One of Britain’s largest funds has been forced to suspend dealing due to problems with liquidity, risking billions of investor funds and potentially similar losses to the Woodford Fund failure from earlier this year.

M&G (Municipal & General) halted investor access due to ‘unusually high and sustained’ withdrawals. Their Property Portfolio is a £2.5 billion fund which accounts for commercial properties: retail, office space, and industrial sites in particular.

Property is well-known as a relatively illiquid asset, but the Financial Times Adviser magazine reported earlier this year how the M&G Property Portfolio (then valued at a higher £3.1 billion) was one of many funds in the sector which offered daily liquidity and held cash funds from management fees in order to achieve this flexibility. The article even features a quote about how “the cash element was to provide liquidity and liquidity had to be managed, so the fee was justified.”
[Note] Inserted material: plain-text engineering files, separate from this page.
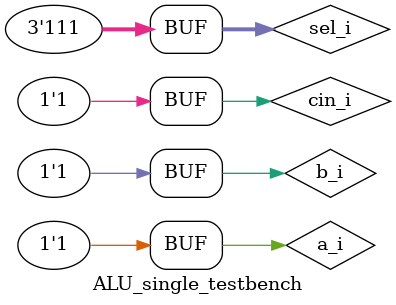
<source format=sv>


`timescale 1ns/10ps
module ALU_single(out_o, co_o, a_i, b_i, cin_i, sel_i);
	input logic a_i, b_i, cin_i;
   input logic [2:0] sel_i;
	output logic out_o, co_o;
	
	// sel_i = 010 --- > A + B
	// sel_i = 011 --- > A - B
	
	// produce "not b"
	logic not_b;
	not b_inverter (not_b, b_i); 
	
	//  select "b" or "not b" base on the "subtract" signal
	//  in this case "subtract" is controlled by sel_i[0]
	//  "subtract" = sel_i[0]	
	logic final_b; 
	mux_2x1 chooseB (final_b, {not_b, b_i}, sel_i[0]);
   	
	
	// full adder, perform either A+B or A-B, output in "sum"
	logic sum;
	
	// co_o = adder_co_o 
	fullAdder addSub (sum, co_o, cin_i, a_i, final_b); 
	
	// sel_i = 100 --- > bitwise A & B 
	// sel_i = 101 --- > bitwise A | B
	// sel_i = 110 --- > bitwise A XOR B
	
	
	logic bitand, bitor, bitxor;
	
	// produce A & B
	and and_gate (bitand, a_i, b_i);
	
	// produce A | B
	or or_gate (bitor, a_i, b_i);
	
	// produce A XOR B
	xor xor_gate (bitxor, a_i, b_i);
										
										// 111   110   101    100     011  010  001   000 
										// X		XOR	OR		 AND	   -	  +	 X		 B
	mux_8x1 controlMux (out_o, {1'b0, bitxor, bitor, bitand, sum, sum, 1'b0, b_i}, sel_i[2:0]);
endmodule



module ALU_single_testbench;
	logic a_i, b_i, cin_i;
	logic [2:0]sel_i;
	logic out_o;
	logic co_o;
	
	
	integer i;
	initial begin	
		for (int i = 0; i < 64; i++) begin
			{sel_i[2:0], cin_i, b_i, a_i} = i; #10;
		end
	end

	
	ALU_single dut (.out_o, .co_o, .a_i, .b_i, .cin_i, .sel_i);
endmodule



</source>
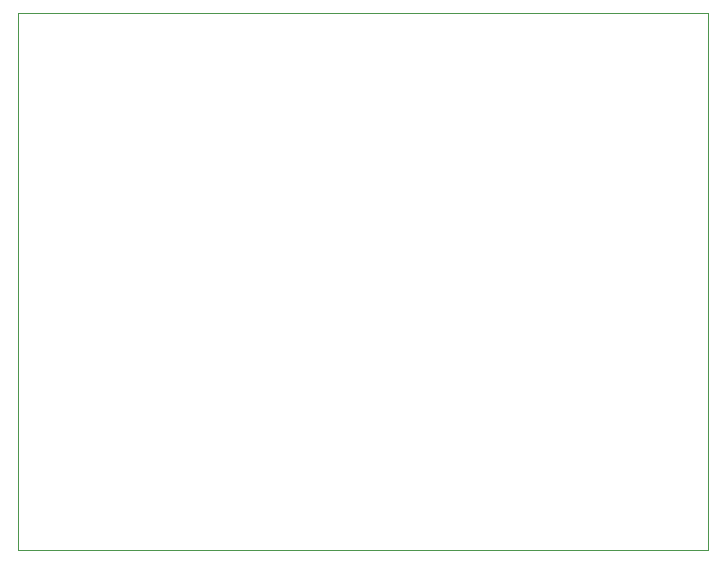
<source format=gko>
G04 #@! TF.GenerationSoftware,KiCad,Pcbnew,(5.1.0-0)*
G04 #@! TF.CreationDate,2019-04-23T18:51:07+03:00*
G04 #@! TF.ProjectId,ovms-swcan,6f766d73-2d73-4776-9361-6e2e6b696361,1.0*
G04 #@! TF.SameCoordinates,Original*
G04 #@! TF.FileFunction,Profile,NP*
%FSLAX46Y46*%
G04 Gerber Fmt 4.6, Leading zero omitted, Abs format (unit mm)*
G04 Created by KiCad (PCBNEW (5.1.0-0)) date 2019-04-23 18:51:07*
%MOMM*%
%LPD*%
G04 APERTURE LIST*
%ADD10C,0.050000*%
G04 APERTURE END LIST*
D10*
X161290000Y-101219000D02*
X102870000Y-101219000D01*
X161290000Y-55753000D02*
X161290000Y-101219000D01*
X102870000Y-55753000D02*
X161290000Y-55753000D01*
X102870000Y-101219000D02*
X102870000Y-55753000D01*
M02*

</source>
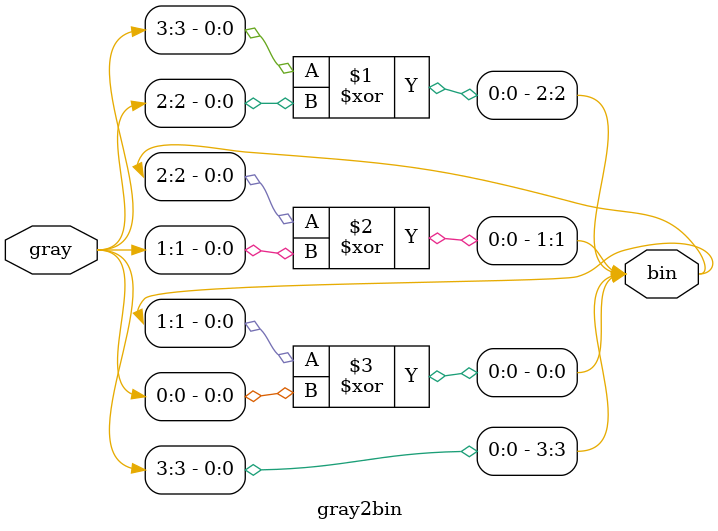
<source format=v>
`timescale 1ns / 1ps


module gray2bin #(parameter N = 4)(
  input  wire [N-1:0] gray,
  output wire [N-1:0] bin
);

  assign bin[N-1] = gray[N-1];

  genvar i;
  generate
    for (i = N-2; i >= 0; i = i - 1) begin : gray2bin_loop
      assign bin[i] = bin[i+1] ^ gray[i];
    end
  endgenerate
endmodule

</source>
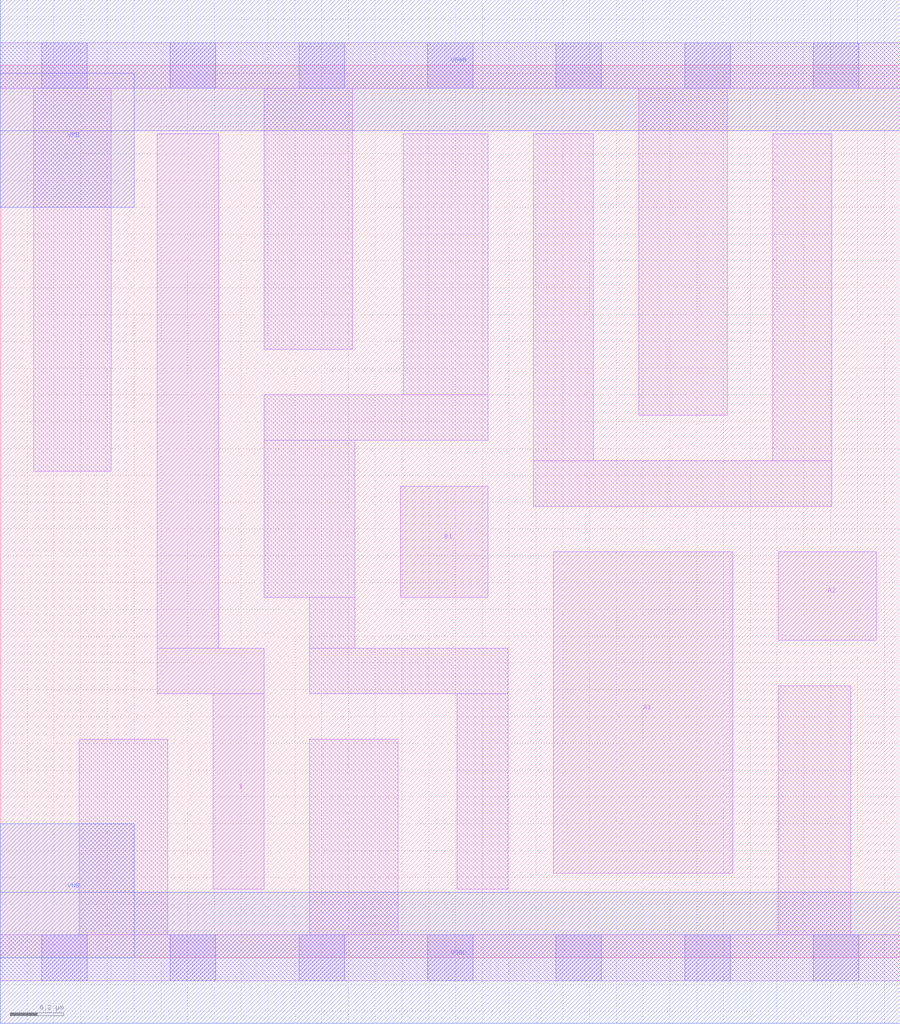
<source format=lef>
# Copyright 2020 The SkyWater PDK Authors
#
# Licensed under the Apache License, Version 2.0 (the "License");
# you may not use this file except in compliance with the License.
# You may obtain a copy of the License at
#
#     https://www.apache.org/licenses/LICENSE-2.0
#
# Unless required by applicable law or agreed to in writing, software
# distributed under the License is distributed on an "AS IS" BASIS,
# WITHOUT WARRANTIES OR CONDITIONS OF ANY KIND, either express or implied.
# See the License for the specific language governing permissions and
# limitations under the License.
#
# SPDX-License-Identifier: Apache-2.0

VERSION 5.5 ;
NAMESCASESENSITIVE ON ;
BUSBITCHARS "[]" ;
DIVIDERCHAR "/" ;
MACRO sky130_fd_sc_lp__a21o_2
  CLASS CORE ;
  SOURCE USER ;
  ORIGIN  0.000000  0.000000 ;
  SIZE  3.360000 BY  3.330000 ;
  SYMMETRY X Y R90 ;
  SITE unit ;
  PIN A1
    ANTENNAGATEAREA  0.315000 ;
    DIRECTION INPUT ;
    USE SIGNAL ;
    PORT
      LAYER li1 ;
        RECT 2.065000 0.315000 2.735000 1.515000 ;
    END
  END A1
  PIN A2
    ANTENNAGATEAREA  0.315000 ;
    DIRECTION INPUT ;
    USE SIGNAL ;
    PORT
      LAYER li1 ;
        RECT 2.905000 1.185000 3.270000 1.515000 ;
    END
  END A2
  PIN B1
    ANTENNAGATEAREA  0.315000 ;
    DIRECTION INPUT ;
    USE SIGNAL ;
    PORT
      LAYER li1 ;
        RECT 1.495000 1.345000 1.820000 1.760000 ;
    END
  END B1
  PIN X
    ANTENNADIFFAREA  0.588000 ;
    DIRECTION OUTPUT ;
    USE SIGNAL ;
    PORT
      LAYER li1 ;
        RECT 0.585000 0.985000 0.985000 1.155000 ;
        RECT 0.585000 1.155000 0.815000 3.075000 ;
        RECT 0.795000 0.255000 0.985000 0.985000 ;
    END
  END X
  PIN VGND
    DIRECTION INOUT ;
    USE GROUND ;
    PORT
      LAYER met1 ;
        RECT 0.000000 -0.245000 3.360000 0.245000 ;
    END
  END VGND
  PIN VNB
    DIRECTION INOUT ;
    USE GROUND ;
    PORT
      LAYER met1 ;
        RECT 0.000000 0.000000 0.500000 0.500000 ;
    END
  END VNB
  PIN VPB
    DIRECTION INOUT ;
    USE POWER ;
    PORT
      LAYER met1 ;
        RECT 0.000000 2.800000 0.500000 3.300000 ;
    END
  END VPB
  PIN VPWR
    DIRECTION INOUT ;
    USE POWER ;
    PORT
      LAYER met1 ;
        RECT 0.000000 3.085000 3.360000 3.575000 ;
    END
  END VPWR
  OBS
    LAYER li1 ;
      RECT 0.000000 -0.085000 3.360000 0.085000 ;
      RECT 0.000000  3.245000 3.360000 3.415000 ;
      RECT 0.125000  1.815000 0.415000 3.245000 ;
      RECT 0.295000  0.085000 0.625000 0.815000 ;
      RECT 0.985000  1.345000 1.325000 1.930000 ;
      RECT 0.985000  1.930000 1.820000 2.100000 ;
      RECT 0.985000  2.270000 1.315000 3.245000 ;
      RECT 1.155000  0.085000 1.485000 0.815000 ;
      RECT 1.155000  0.985000 1.895000 1.155000 ;
      RECT 1.155000  1.155000 1.325000 1.345000 ;
      RECT 1.505000  2.100000 1.820000 3.075000 ;
      RECT 1.705000  0.255000 1.895000 0.985000 ;
      RECT 1.990000  1.685000 3.105000 1.855000 ;
      RECT 1.990000  1.855000 2.215000 3.075000 ;
      RECT 2.385000  2.025000 2.715000 3.245000 ;
      RECT 2.885000  1.855000 3.105000 3.075000 ;
      RECT 2.905000  0.085000 3.175000 1.015000 ;
    LAYER mcon ;
      RECT 0.155000 -0.085000 0.325000 0.085000 ;
      RECT 0.155000  3.245000 0.325000 3.415000 ;
      RECT 0.635000 -0.085000 0.805000 0.085000 ;
      RECT 0.635000  3.245000 0.805000 3.415000 ;
      RECT 1.115000 -0.085000 1.285000 0.085000 ;
      RECT 1.115000  3.245000 1.285000 3.415000 ;
      RECT 1.595000 -0.085000 1.765000 0.085000 ;
      RECT 1.595000  3.245000 1.765000 3.415000 ;
      RECT 2.075000 -0.085000 2.245000 0.085000 ;
      RECT 2.075000  3.245000 2.245000 3.415000 ;
      RECT 2.555000 -0.085000 2.725000 0.085000 ;
      RECT 2.555000  3.245000 2.725000 3.415000 ;
      RECT 3.035000 -0.085000 3.205000 0.085000 ;
      RECT 3.035000  3.245000 3.205000 3.415000 ;
  END
END sky130_fd_sc_lp__a21o_2

</source>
In a statement to investors, M&G blamed difficulties surrounding Brexit as a hindrance causing investors to lose confidence in the fund, in turn leading to difficulties to sell off these commercial properties. "Given these circumstances, we have now reached a point where M&G believes it will best protect the interests of the Funds' customers by applying a temporary suspension in dealing."

This isn’t the first time that the Property Portfolio has been suspended due to liquidity difficulties; the fund was suspended for four months around the time of the 2016 Brexit referendum and the uncertainty experienced then. Since the FT article, £600 million has been withdrawn from the fund, but Morningstar data report that £992 million has been taken out in the past 12 months.

Only this morning, Morningstar reported that the fund has lost 7.9% value this year, which makes it the worst performing fund in the Investment Association's UK Direct Property sector, and that it had been sitting on a large sum of cash – usually a sign of expected withdrawals.

This links aptly to this tweet from Simon Gompertz at the BBC:

The fund owner is reducing its annual account fee by 30% as compensation to those investors affected, but many will be worried that their investments will be markedly devalued – similar to the Woodford Equity Fund suspension earlier this year.

M&G have not said when the fund will resume normal trading, and that it will be assessed on a month-by-month basis.